Situasi sudah kembali normal menurut mahasiswa salah satu politeknik di Ibu Kota ini. Hanya saja harus tetap menerapkan protokol kesehatan karena kasus masih bertambah seperti terdapat dalam pemberitaan di media massa. ”Sekarang sudah normal. Jaga kesehatan saja. Saya dengar-dengar kecemasan tinggi menurunkan imun sehingga gampang sakit dan bisa meninggal,” ujarnya.
Berbeda dengan Reni Nandya (24) yang lebih banyak di rumah saja meskipun belum ada temuan kasus positif di sekitar permukimannya di Pulo, Kebayoran Baru, Jakarta Selatan. Karyawan swasta ini pun tidak pusing dengan urusan pekerjaan karena manajemen memutuskan semua karyawan bekerja dari rumah hingga situasi kondusif. ”Khawatir banget, aku meminimalkan untuk keluar rumah,” ucapnya.
Reni berusaha menghindari kabar bohong mengenai Covid-19. Caranya dengan mengurangi membuka media sosial yang selama ini diikutinya. Dia beralih menonton film dan drama yang lebih menghibur dan mengurangi kejenuhan saat berada di sekitar rumah.
Kementerian Kesehatan per 23 September 2020 mencatat 1.146 kluster penularan Covid-19 di masyarakat. Setidaknya ada delapan kluster baru yang dilaporkan dari hari sebelumnya. Adapun penambahan kluster terbanyak terjadi di Jawa Tengah dengan dominasi dari kelompok pesantren.
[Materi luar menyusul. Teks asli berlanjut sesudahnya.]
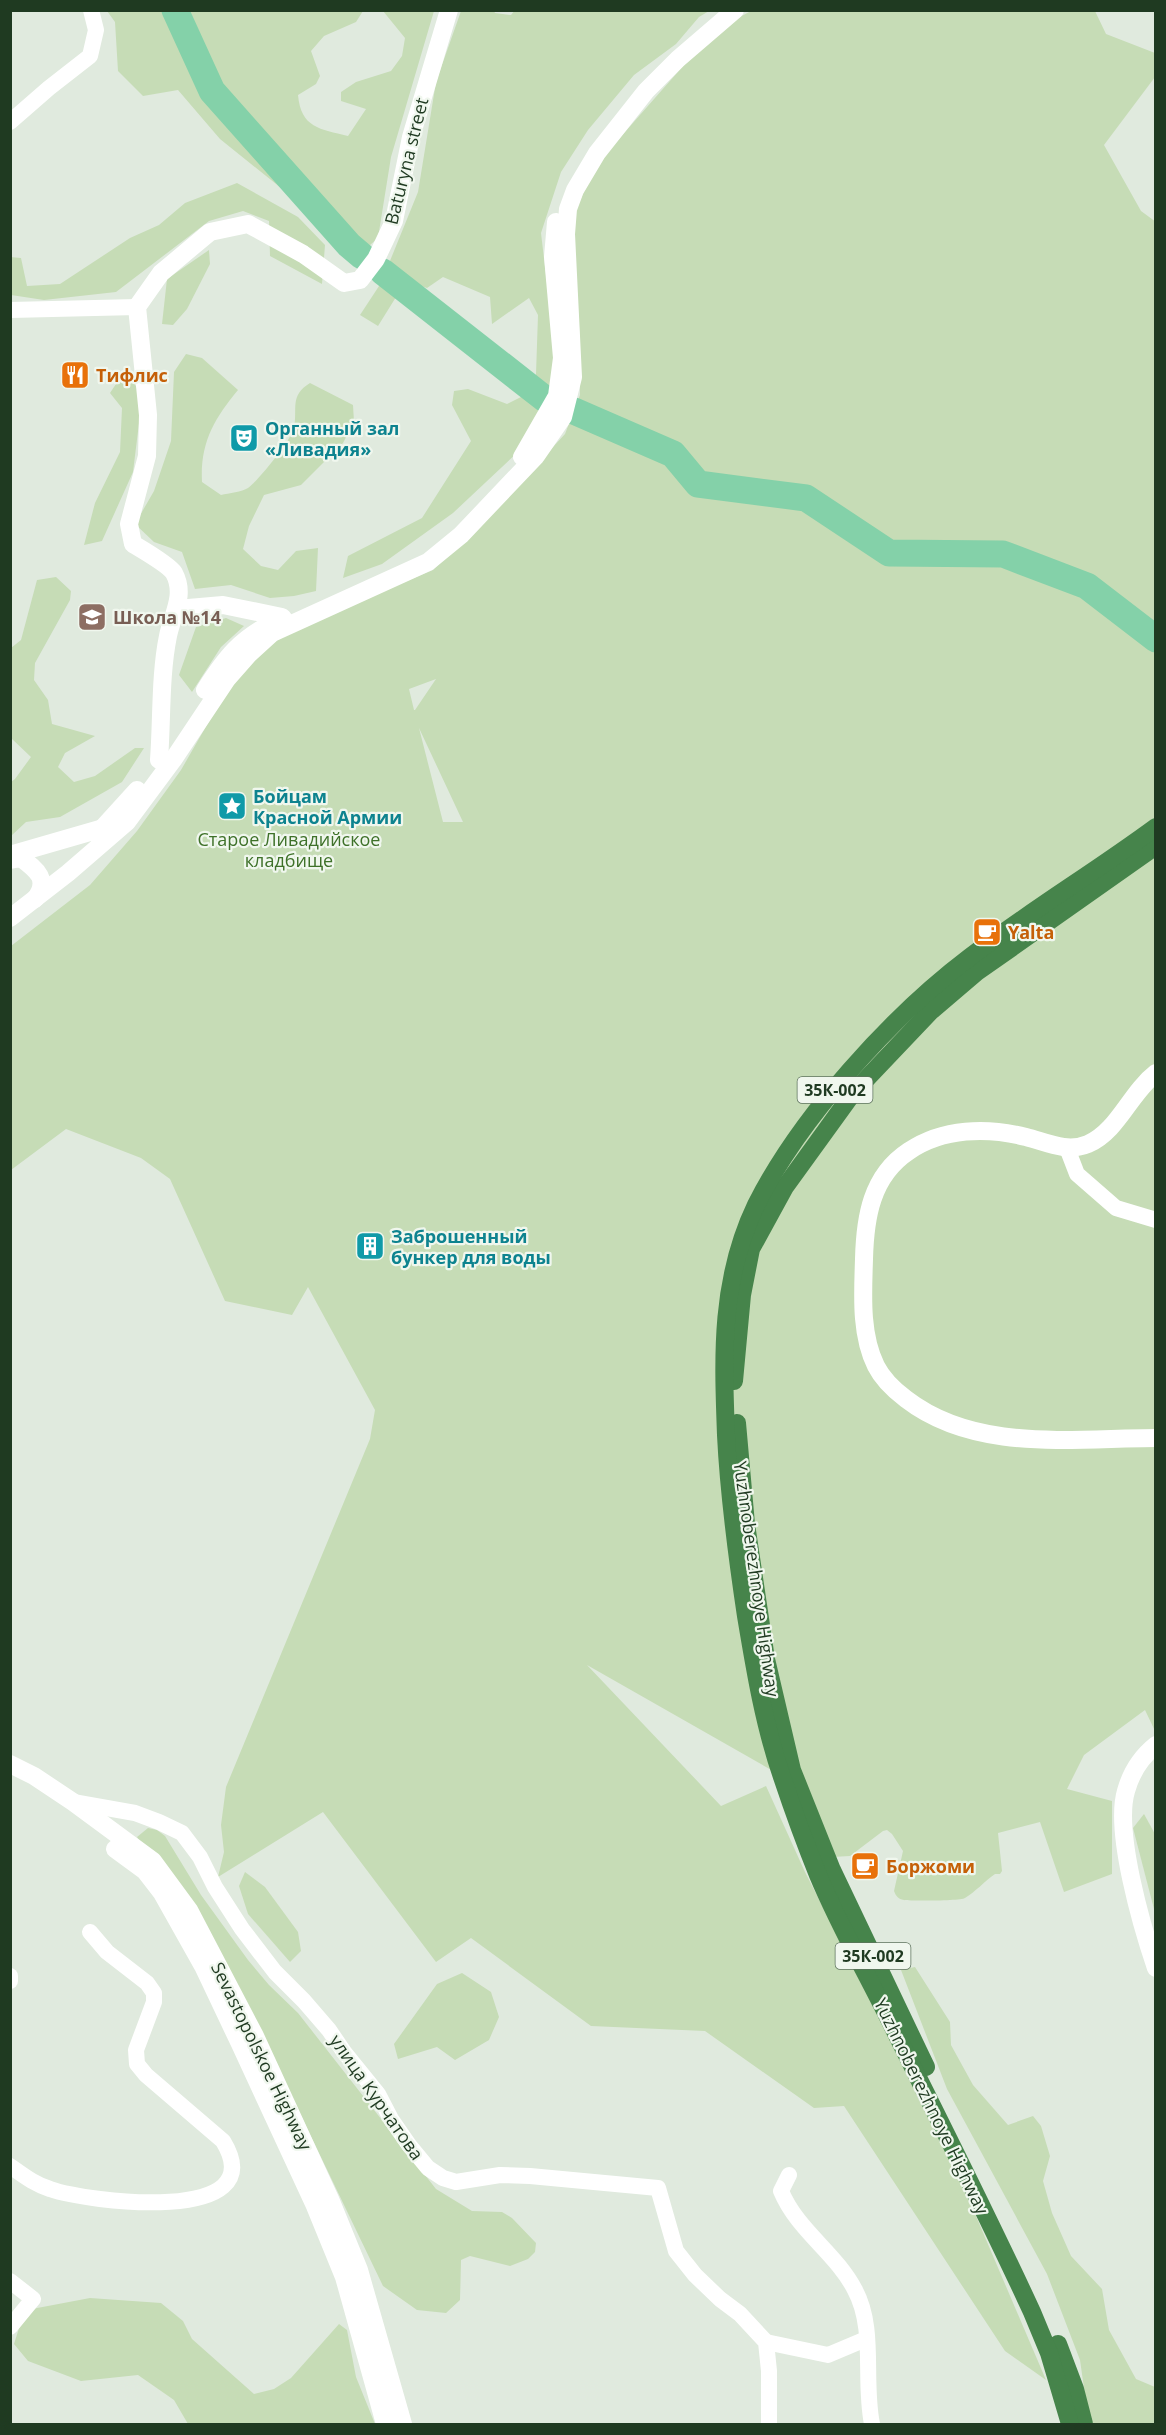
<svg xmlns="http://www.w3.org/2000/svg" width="1166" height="2435" font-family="'Open Sans',sans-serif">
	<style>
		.green { fill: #c6dcb6; fill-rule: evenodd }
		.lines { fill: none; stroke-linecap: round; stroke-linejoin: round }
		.river { stroke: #84d1a9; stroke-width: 27 }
		.minor { stroke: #fff; stroke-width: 16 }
		.tertiary { stroke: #fff; stroke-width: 18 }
		.secondary { stroke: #fff; stroke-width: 18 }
		.trunk { stroke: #46844b; stroke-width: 18 }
		.labels { text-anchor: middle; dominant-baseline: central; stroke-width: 4.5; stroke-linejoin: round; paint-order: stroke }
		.shield { fill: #f0f7ee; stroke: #5e735e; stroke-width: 1.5 }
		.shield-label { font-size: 16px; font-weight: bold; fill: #1f3a21 }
		.street-label { font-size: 18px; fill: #1f3a21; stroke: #f0f7ee }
		.food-label { font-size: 18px; font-weight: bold; fill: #c56008; stroke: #f0f7ee; text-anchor: start }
		.culture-label { font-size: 18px; font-weight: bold; fill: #0d838f; stroke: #f0f7ee; text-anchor: start }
		.education-label { font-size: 18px; font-weight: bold; fill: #785e54; stroke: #f0f7ee; text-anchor: start }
		.park-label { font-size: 18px; fill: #3e7129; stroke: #f0f7ee }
	</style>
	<rect width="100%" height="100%" fill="#e0eade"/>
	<g class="green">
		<path d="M515,10L709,11L699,17L676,44L634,75L588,130L561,172L541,233L557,368L548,414L519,451L453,513L382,564L343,578L348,556L422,518L471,441L452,405L454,391L468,389L507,404L527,394L536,374L538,315L529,298L492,324L490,297L443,277L427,288L406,281L378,326L360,315L381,283L418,192L436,82L461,11H494L495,13L511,15Z"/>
		<path d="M107,11H363L356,22L324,36L311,51L320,76L316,84L298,95C301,128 320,129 348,136L366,109L341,101V92L356,82L391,71L402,56L405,38L383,11H434L391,157L378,238L370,245L354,240L281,188L220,139L178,90L143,96L118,71L115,22Z"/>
		<path d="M751,11H1095L1106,34L1155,53V77L1104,145L1141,211L1156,222L1155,1731L1145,1710L1084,1755L1067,1789L1112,1801V1874L1064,1892L1040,1822L998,1833L1002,1871L1000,1874H995C985,1881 975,1892 965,1898C961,1901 910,1901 904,1900C898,1899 896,1896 894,1891L903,1851L892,1834L887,1830L883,1831L850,1856L832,1857L810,1792L587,1665L721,1806L766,1786L805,1872L952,2160L1046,2380L1005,2351L844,2106L814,2108L705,2031L591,2026L471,1938L436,1962L323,1812L218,1877L224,1852L221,1825L226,1787L370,1439L375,1410L308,1287L292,1315L225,1301L170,1179L141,1158L66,1129L11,1170V946L90,885L137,831L181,770L227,690L263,649L306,623L433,570L478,528L565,434L580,395V341L572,219L595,166L714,31ZM436,679L415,710H414L409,689ZM419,728L463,822H443Z"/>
		<path d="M237,183L298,217L325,245L322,284L270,256L269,221L243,211L209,221L116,292L44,300L11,295L10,257L21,258L27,286L60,284L130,238L159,225L185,203Z"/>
		<path d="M209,250L210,264L187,309L173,325L162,324L167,279Z"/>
		<path d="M186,354L202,358L238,390C214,419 200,443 202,482L221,495C229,493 242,492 248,488C258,481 292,439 294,428C298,408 289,396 310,383L353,405L354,422L343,443L301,485L264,495L249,526L243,549L261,566L278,570L296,551L318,548L316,591L294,596L270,598L231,585L195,589L182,552L154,542L135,524L154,491L171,441L174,372Z"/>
		<path d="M122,375L132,378L142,399L133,472L102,541L84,545L95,503L120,452L122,408L110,393Z"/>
		<path d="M56,577L71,591L70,600L35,663L34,680L48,700L52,724L95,736L65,753L58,767L74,782L95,776L135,748H144L122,782L60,817L26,822L11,836V782L15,779L31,757L11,738V648L21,640L37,580Z"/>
		<path d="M226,618L244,626L221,647L192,692L179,675L196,627Z"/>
		<path d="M1144,1814L1155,1834V1913L1133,1828Z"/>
		<path d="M148,1828L157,1830L165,1836L201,1895L248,1960L269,1985L298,2013L436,2189L472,2211L502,2212L512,2218L536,2243L535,2252L528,2259L510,2266L470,2256L461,2260L460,2300L446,2313L417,2310L383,2286L254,2018L137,1837Z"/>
		<path d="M245,1872L265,1887L298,1932L301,1951L290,1962L248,1914L239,1886Z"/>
		<path d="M915,1967L950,2022L951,2045L973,2085L1008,2125L1033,2116L1041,2126L1050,2156L1043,2181L1052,2213L1071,2256L1102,2289L1109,2330L1136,2379L1155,2387V2424H1092L1086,2402L1080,2360L1047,2274L947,2089L901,1970Z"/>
		<path d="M462,1973L491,1992L499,2017L489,2040L455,2060L437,2047L398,2059L394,2044L437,1984Z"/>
		<path d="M90,2298L161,2303L183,2321L192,2339L254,2394L274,2389L291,2378L339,2324L347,2330L356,2377L375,2424H188L174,2400L138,2375L81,2381L28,2361L14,2344L20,2325L32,2309Z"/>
	</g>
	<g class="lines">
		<g class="river">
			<path d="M175,10L212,91L349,245L362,256"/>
			<path d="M383,272L545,399"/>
			<path d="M574,411L673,454L698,484L806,498L889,553L1003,554L1087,586L1156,639"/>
		</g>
		<g class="minor">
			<path d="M10,122L49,88L90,56L96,30L91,10"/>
			<path d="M10,310L137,307"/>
			<path d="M1067,1148L1077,1174L1116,1208L1156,1220"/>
			<path d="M73,1802L135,1813L159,1822L182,1833L200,1857L215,1887L242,1929L275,1972L304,2001L329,2030L344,2052L378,2094L391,2119L409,2145L428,2168L443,2178L456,2182L500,2175L530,2176L658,2188L676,2251L695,2275L720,2299L740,2314L766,2342L769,2371V2424"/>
			<path d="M10,1976V1981"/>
			<path d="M10,2166C23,2175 34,2184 50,2189C87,2202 275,2226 223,2141L146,2075L137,2064L136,2050L154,2002V1993L147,1983L107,1952L90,1932"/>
			<path d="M789,2175L781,2191C797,2230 836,2253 855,2290C876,2329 863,2380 872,2424"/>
			<path d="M10,2281L33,2299L10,2327"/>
			<path d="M766,2342L828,2355L866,2339"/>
		</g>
		<g class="tertiary">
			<path d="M177,609L223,605L282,617L288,625"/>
			<path d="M159,760C162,720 160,675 168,636C172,615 186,595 174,573C169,565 143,550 133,544L129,524L147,456L148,415L137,307L161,273L210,232L248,224L303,254L344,283L360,280L376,259L394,221L411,137L449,10"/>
			<path d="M1156,1073C1130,1093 1118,1131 1088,1144C1067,1153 1046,1142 1026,1137C987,1127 943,1128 909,1151C871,1176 865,1218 864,1259C863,1293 860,1334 876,1366C883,1380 894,1390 906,1399C976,1453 1073,1438 1156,1438"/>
			<path d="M1156,1745C1141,1757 1131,1773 1126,1791C1114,1831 1142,1927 1156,1968"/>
		</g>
		<g class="secondary">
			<path d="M522,457L557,396L562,358L553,257L556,222"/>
			<path d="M205,690C226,657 240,639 276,621"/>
			<path d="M97,834L137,790"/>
			<path d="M10,855L107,827"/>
			<path d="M10,860L21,858C37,870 50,880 35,899"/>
			<path d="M10,918L68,873L127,822L173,760L227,679L249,654L272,633L428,562L461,535L536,456L563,417L573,377L566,234L568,209L575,190L597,153L646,91L678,59L735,10"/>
			<path d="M10,1764L34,1776L73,1802L153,1861L189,1910L255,2036L330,2199L359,2270L403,2424"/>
			<path d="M115,1849L145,1871L162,1893L203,1966L240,2044L315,2206L344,2277L385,2424"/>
		</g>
		<g class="trunk">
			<path d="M734,1381L742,1295L751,1249L785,1187L853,1093L930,1012L977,972L1156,846"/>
			<path d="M737,1423L746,1524L766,1659L792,1770L832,1870L926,2067"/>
			<path d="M1058,2344L1075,2389L1084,2424"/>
			<path d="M1070,2424L1049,2353L1032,2312C986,2212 936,2114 887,2015C864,1969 838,1923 818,1875C805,1843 793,1810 782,1777C764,1725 755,1670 746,1616C737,1556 729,1496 726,1435C723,1355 720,1280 756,1205C800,1117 892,1016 970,957C1030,911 1095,872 1156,827"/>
		</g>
	</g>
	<defs>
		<g id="restaurant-square" transform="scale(1.5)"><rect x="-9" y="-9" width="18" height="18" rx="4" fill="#e8710a" stroke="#f0f7ee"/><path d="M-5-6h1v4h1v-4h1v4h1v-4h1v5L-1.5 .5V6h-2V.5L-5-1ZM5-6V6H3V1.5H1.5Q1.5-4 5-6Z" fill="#fff"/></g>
		<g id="theatre-square" transform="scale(1.5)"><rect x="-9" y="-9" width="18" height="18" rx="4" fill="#0f9aa8" stroke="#f0f7ee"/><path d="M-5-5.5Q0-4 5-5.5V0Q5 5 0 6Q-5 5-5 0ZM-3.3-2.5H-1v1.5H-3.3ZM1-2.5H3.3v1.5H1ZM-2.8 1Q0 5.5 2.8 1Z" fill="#fff"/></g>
		<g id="school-square" transform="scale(1.5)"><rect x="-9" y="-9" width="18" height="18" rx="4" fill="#8d6e63" stroke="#f0f7ee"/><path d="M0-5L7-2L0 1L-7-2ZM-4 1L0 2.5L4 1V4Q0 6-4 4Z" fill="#fff"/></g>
		<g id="sight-square" transform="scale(1.5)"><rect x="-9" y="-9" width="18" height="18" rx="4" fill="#0f9aa8" stroke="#f0f7ee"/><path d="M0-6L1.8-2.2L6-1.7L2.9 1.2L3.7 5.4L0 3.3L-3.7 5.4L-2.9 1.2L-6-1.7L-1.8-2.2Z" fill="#fff"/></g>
		<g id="cafe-square" transform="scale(1.5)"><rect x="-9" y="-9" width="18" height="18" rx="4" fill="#e8710a" stroke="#f0f7ee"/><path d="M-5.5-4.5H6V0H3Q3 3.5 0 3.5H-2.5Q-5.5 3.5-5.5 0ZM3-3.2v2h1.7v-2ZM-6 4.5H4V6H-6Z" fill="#fff"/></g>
		<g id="building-square" transform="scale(1.5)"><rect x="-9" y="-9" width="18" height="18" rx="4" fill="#0f9aa8" stroke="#f0f7ee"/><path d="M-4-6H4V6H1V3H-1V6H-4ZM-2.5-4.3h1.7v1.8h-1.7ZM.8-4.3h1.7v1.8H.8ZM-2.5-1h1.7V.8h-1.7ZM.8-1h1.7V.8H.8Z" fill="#fff"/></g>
	</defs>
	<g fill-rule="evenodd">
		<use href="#restaurant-square" x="75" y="375"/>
		<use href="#theatre-square" x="244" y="438"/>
		<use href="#school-square" x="92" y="617"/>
		<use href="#sight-square" x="232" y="806"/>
		<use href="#cafe-square" x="987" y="932"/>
		<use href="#building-square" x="370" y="1246"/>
		<use href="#cafe-square" x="865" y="1866"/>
	</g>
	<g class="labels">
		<g class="shield">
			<rect x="797.5" y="1077" width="75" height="26" rx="4.5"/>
			<rect x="835.5" y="1943" width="75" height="26" rx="4.5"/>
		</g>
		<g class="shield-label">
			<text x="835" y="1090">35К-002</text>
			<text x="873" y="1956">35К-002</text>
		</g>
		<g class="street-label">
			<text transform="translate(406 161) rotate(-76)">Baturyna street</text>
			<text transform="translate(757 1579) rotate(82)">Yuzhnoberezhnoye Highway</text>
			<text transform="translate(262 2056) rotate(64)">Sevastopolskoe Highway</text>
			<text transform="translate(377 2097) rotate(55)">улица Курчатова</text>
			<text transform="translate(932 2106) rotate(64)">Yuzhnoberezhnoye Highway</text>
		</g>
		<g class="food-label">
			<text x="96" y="375">Тифлис</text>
			<text x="1008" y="932">Yalta</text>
			<text x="886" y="1866">Боржоми</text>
		</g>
		<g class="culture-label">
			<text x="265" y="428">Органный зал<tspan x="265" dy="21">«Ливадия»</tspan></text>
			<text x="253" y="796">Бойцам<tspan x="253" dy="21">Красной Армии</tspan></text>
			<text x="391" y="1236">Заброшенный<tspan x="391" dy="21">бункер для воды</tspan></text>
		</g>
		<g class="education-label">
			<text x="113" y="617">Школа №14</text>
		</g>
		<g class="park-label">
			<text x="289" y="839">Старое Ливадийское<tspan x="289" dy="21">кладбище</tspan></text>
		</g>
	</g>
	<rect width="1166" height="2435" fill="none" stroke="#1f3a21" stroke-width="24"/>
</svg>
Ketua Bidang Data dan Teknologi Informasi Satgas Penanganan Covid-19 Dewi Nur Aisyah di Jakarta, Rabu (23/9/2020), mengatakan, kluster penularan Covid-19 yang meluas ditemukan di DKI Jakarta, Jawa Timur, dan Jawa Barat. Kluster komunitas dan perkantoran merupakan sumber penularan cukup tinggi.
”Kluster komunitas berasal dari contact tracing (penelusuran kontak) yang dilakukan puskesmas. Jadi, kalau ada seseorang yang positif, akan ditelusuri kontaknya, baik dilakukan pada kluster keluarga maupun tetangga dan orang terdekat yang berinteraksi dengan kasus positif ini,” katanya.